UNITED STATES
SECURITIES AND EXCHANGE COMMISSION
WASHINGTON, D.C. 20549
FORM 8-A
FOR REGISTRATION OF CERTAIN CLASSES OF SECURITIES
PURSUANT TO SECTION 12(b) OR 12(g) OF THE
SECURITIES EXCHANGE ACT OF 1934
Boxed, Inc.
(Exact name of registrant as specified in its charter)
Delaware | 85-3316188 |
(State of incorporation or organization) | (I.R.S. Employer Identification No.) |
451 Broadway New York, New York |
10013 |
(Address of principal executive offices) | (Zip Code) |
Securities to be registered pursuant to Section 12(b) of the Act:
Title for each class to be so registered |
Name of each exchange on which each class is to be registered |
Common Stock, par value $0.0001 per share | New York Stock Exchange |
Warrants, each whole warrant exercisable to purchase one share of Common Stock at an exercise price of $11.50 per share | New York Stock Exchange |
If this form relates to the registration of a class of securities pursuant to Section 12(b) of the Exchange Act and is effective pursuant to General Instruction A.(c), please check the following box. x
If this form relates to the registration of a class of securities pursuant to Section 12(g) of the Exchange Act and is effective pursuant to General Instruction A.(d), please check the following box. ¨
Securities Act registration statement file number to which this form relates: (if applicable)

********

* Required task 1
Could you set down the Form 8-A filing word for word, starting with "UNITED STATES" and going on through "Boxed, Inc."?
* Required task 2
Can you pull out, unchanged, the lines in the entries starting with the line containing "List all objects" and going on through the line containing "street lamp: (490, 511)"?

********

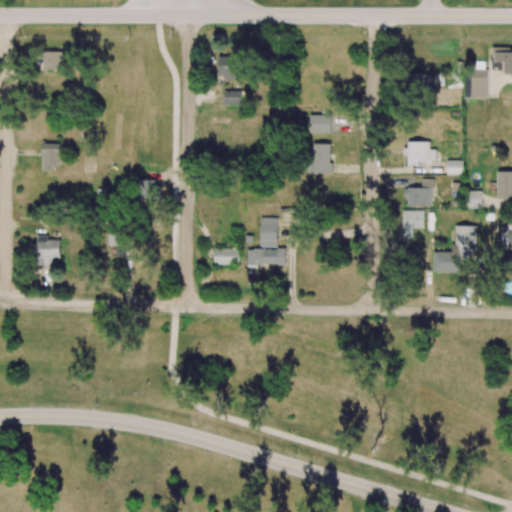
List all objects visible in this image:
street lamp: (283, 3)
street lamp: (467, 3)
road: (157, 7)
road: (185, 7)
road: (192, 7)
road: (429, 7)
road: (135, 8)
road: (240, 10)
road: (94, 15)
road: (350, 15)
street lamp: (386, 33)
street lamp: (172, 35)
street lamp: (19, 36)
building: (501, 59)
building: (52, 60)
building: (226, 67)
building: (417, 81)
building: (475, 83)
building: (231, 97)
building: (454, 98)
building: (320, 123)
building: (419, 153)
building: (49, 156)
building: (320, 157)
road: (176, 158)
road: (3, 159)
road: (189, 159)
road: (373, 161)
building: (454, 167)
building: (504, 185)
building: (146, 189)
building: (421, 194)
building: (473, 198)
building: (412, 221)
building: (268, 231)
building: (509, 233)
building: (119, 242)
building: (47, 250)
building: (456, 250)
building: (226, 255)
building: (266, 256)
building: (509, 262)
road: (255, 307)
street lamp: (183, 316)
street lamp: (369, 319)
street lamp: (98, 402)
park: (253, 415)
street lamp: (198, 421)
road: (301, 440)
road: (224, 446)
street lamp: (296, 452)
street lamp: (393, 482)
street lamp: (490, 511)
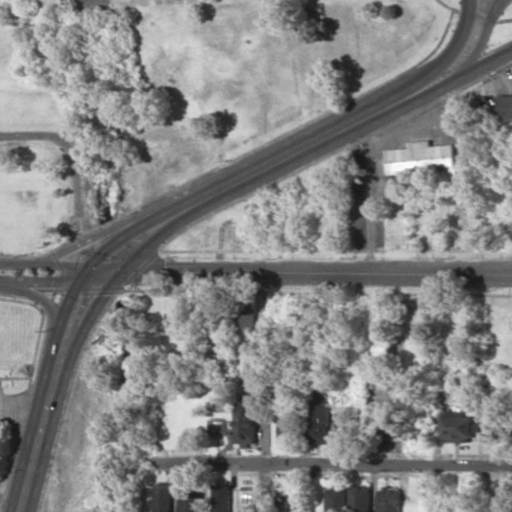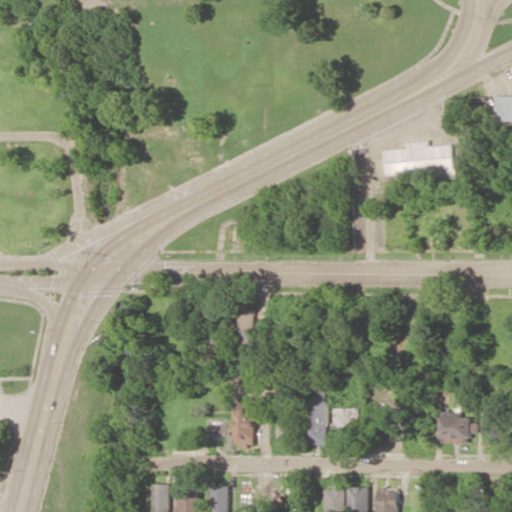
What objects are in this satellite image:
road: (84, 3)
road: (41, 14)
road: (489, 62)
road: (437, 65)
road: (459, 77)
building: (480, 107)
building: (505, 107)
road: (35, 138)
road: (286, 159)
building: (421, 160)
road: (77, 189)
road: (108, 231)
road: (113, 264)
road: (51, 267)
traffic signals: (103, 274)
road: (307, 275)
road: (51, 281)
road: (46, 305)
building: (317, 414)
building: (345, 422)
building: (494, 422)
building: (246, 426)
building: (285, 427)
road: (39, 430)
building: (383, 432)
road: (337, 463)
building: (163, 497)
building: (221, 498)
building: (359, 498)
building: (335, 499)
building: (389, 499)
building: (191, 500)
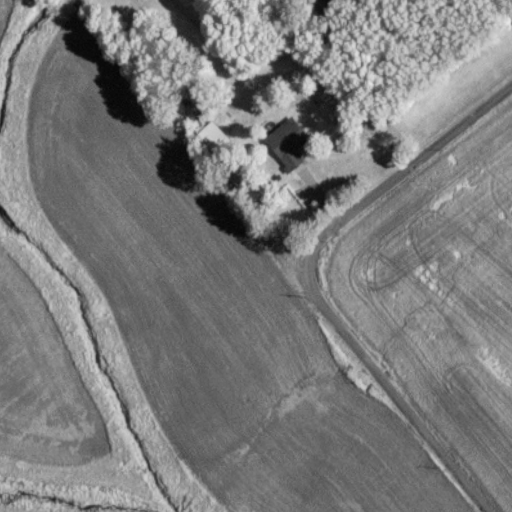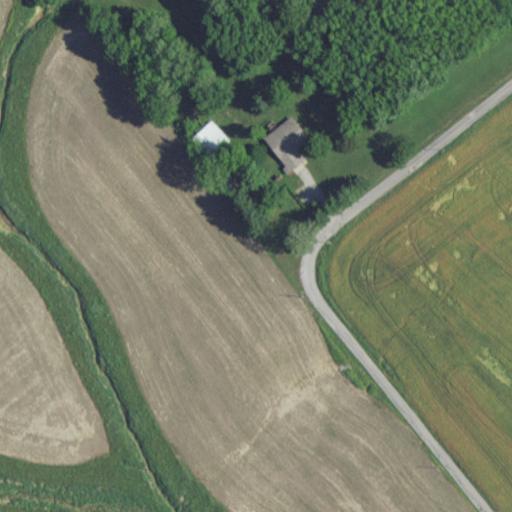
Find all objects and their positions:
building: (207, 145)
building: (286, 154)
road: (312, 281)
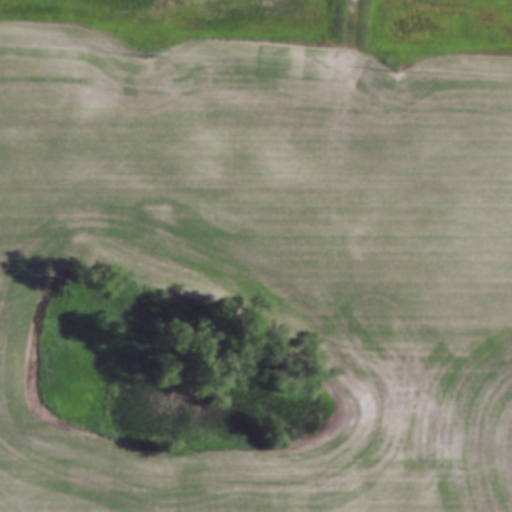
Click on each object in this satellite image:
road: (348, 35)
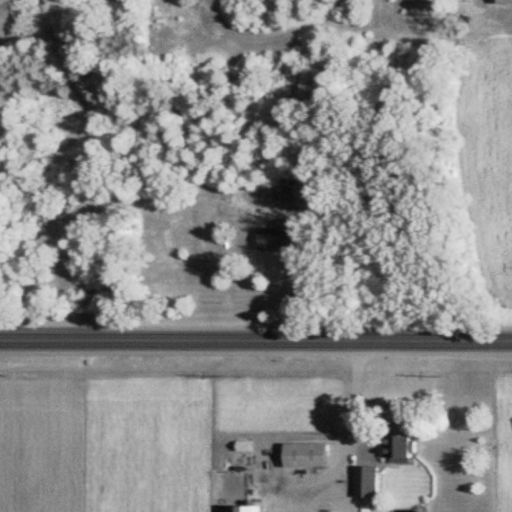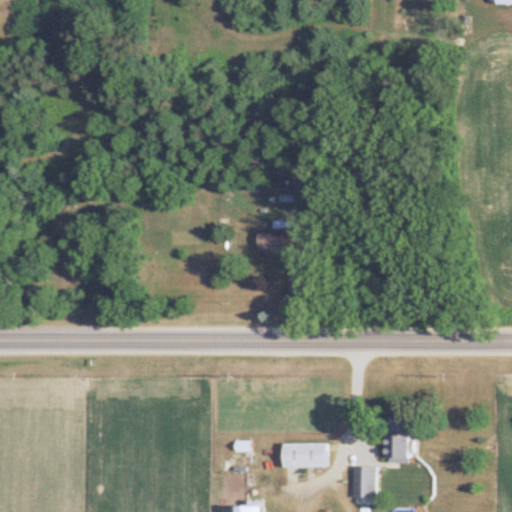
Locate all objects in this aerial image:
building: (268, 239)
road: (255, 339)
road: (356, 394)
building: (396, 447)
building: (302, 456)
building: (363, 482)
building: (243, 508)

********

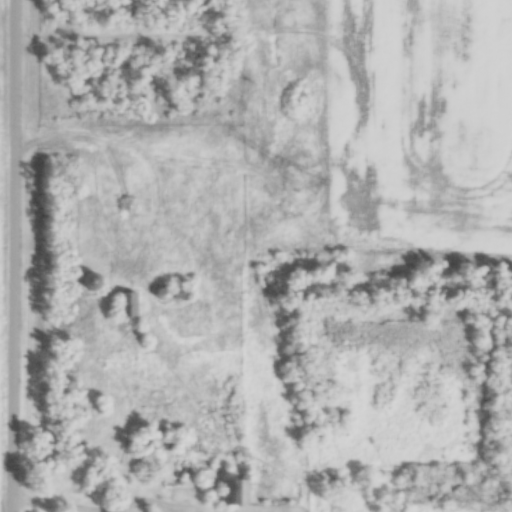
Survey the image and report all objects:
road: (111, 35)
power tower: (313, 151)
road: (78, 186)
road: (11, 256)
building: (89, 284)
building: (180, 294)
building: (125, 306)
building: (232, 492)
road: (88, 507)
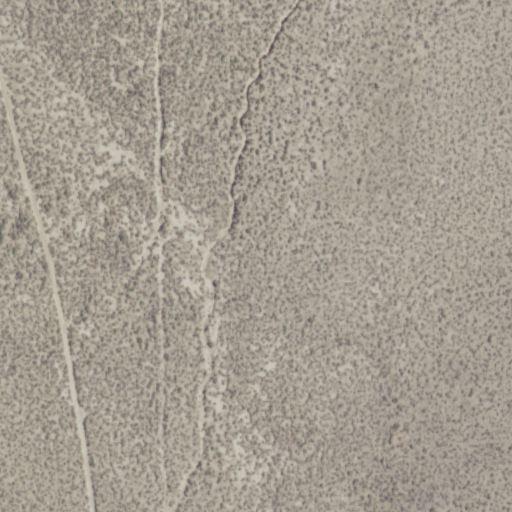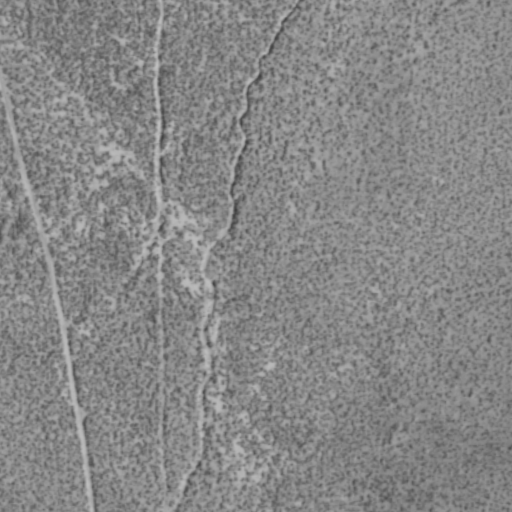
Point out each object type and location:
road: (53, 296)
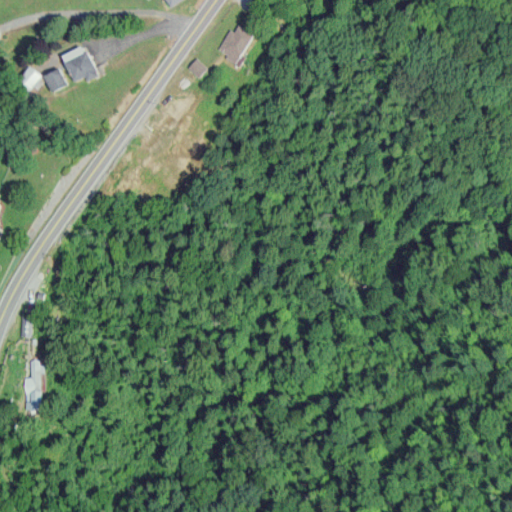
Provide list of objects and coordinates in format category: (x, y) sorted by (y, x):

********

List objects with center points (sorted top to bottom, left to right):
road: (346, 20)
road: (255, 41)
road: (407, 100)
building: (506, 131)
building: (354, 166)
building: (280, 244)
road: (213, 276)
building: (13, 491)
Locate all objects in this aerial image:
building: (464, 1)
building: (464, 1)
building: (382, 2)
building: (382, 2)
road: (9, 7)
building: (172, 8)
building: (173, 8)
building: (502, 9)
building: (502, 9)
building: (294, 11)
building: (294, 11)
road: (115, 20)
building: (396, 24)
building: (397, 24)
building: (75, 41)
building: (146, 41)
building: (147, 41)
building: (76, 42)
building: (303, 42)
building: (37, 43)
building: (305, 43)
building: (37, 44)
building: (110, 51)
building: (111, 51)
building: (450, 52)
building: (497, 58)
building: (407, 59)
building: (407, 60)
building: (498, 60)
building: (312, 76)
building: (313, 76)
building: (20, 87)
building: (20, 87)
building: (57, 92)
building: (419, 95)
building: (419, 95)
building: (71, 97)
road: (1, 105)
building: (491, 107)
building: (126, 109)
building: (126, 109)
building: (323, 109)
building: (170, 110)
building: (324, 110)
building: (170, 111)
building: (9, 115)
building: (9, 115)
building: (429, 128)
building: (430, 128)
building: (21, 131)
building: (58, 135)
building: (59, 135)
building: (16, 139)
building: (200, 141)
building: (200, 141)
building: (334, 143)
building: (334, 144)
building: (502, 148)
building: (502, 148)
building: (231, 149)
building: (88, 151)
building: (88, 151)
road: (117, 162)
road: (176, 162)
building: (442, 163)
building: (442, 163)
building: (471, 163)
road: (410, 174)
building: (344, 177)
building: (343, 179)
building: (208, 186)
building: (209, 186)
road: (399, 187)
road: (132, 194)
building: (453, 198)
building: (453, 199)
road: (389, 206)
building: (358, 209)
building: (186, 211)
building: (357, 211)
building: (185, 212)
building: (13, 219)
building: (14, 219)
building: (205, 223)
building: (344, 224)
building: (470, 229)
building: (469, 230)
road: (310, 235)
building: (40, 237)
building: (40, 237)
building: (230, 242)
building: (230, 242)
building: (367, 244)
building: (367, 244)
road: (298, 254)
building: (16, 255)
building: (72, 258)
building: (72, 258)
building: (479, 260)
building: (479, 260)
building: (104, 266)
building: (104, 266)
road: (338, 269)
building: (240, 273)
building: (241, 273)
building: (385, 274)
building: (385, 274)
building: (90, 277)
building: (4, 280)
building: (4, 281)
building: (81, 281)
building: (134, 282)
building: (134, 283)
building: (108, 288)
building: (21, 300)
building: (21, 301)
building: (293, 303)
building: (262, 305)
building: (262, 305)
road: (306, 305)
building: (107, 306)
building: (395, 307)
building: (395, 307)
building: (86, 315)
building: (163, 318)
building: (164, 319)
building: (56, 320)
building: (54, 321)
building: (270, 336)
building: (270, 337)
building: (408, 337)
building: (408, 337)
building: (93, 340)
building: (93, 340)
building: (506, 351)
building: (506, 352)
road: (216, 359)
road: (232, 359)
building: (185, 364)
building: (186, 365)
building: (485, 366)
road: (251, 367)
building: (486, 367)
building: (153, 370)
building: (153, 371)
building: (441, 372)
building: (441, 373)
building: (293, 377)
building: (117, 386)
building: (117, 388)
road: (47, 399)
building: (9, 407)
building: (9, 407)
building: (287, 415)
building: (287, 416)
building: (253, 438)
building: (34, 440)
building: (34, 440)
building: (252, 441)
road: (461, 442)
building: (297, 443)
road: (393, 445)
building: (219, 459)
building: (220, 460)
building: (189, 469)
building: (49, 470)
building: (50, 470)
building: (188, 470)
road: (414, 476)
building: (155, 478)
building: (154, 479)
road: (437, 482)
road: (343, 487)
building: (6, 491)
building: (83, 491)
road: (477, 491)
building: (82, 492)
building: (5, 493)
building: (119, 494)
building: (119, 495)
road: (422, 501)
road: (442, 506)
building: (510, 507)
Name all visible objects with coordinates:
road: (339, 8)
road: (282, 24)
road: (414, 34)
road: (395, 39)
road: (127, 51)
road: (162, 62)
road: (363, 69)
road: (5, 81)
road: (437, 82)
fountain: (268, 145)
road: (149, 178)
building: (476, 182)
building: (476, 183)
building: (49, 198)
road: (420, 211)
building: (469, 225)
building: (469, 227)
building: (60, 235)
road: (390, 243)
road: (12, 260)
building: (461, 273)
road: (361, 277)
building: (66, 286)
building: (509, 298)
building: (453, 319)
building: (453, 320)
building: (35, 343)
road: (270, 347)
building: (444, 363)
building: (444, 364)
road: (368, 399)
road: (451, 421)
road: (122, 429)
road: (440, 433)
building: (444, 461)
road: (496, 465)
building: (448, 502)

********

* Correct result 1
UNITED STATES
SECURITIES AND EXCHANGE COMMISSION
WASHINGTON, D.C. 20549
FORM 8-A
FOR REGISTRATION OF CERTAIN CLASSES OF SECURITIES
PURSUANT TO SECTION 12(b) OR 12(g) OF THE
SECURITIES EXCHANGE ACT OF 1934
Boxed, Inc.

* Correct result 2
List all objects visible in this image:
street lamp: (283, 3)
street lamp: (467, 3)
road: (157, 7)
road: (185, 7)
road: (192, 7)
road: (429, 7)
road: (135, 8)
road: (240, 10)
road: (94, 15)
road: (350, 15)
street lamp: (386, 33)
street lamp: (172, 35)
street lamp: (19, 36)
building: (501, 59)
building: (52, 60)
building: (226, 67)
building: (417, 81)
building: (475, 83)
building: (231, 97)
building: (454, 98)
building: (320, 123)
building: (419, 153)
building: (49, 156)
building: (320, 157)
road: (176, 158)
road: (3, 159)
road: (189, 159)
road: (373, 161)
building: (454, 167)
building: (504, 185)
building: (146, 189)
building: (421, 194)
building: (473, 198)
building: (412, 221)
building: (268, 231)
building: (509, 233)
building: (119, 242)
building: (47, 250)
building: (456, 250)
building: (226, 255)
building: (266, 256)
building: (509, 262)
road: (255, 307)
street lamp: (183, 316)
street lamp: (369, 319)
street lamp: (98, 402)
park: (253, 415)
street lamp: (198, 421)
road: (301, 440)
road: (224, 446)
street lamp: (296, 452)
street lamp: (393, 482)
street lamp: (490, 511)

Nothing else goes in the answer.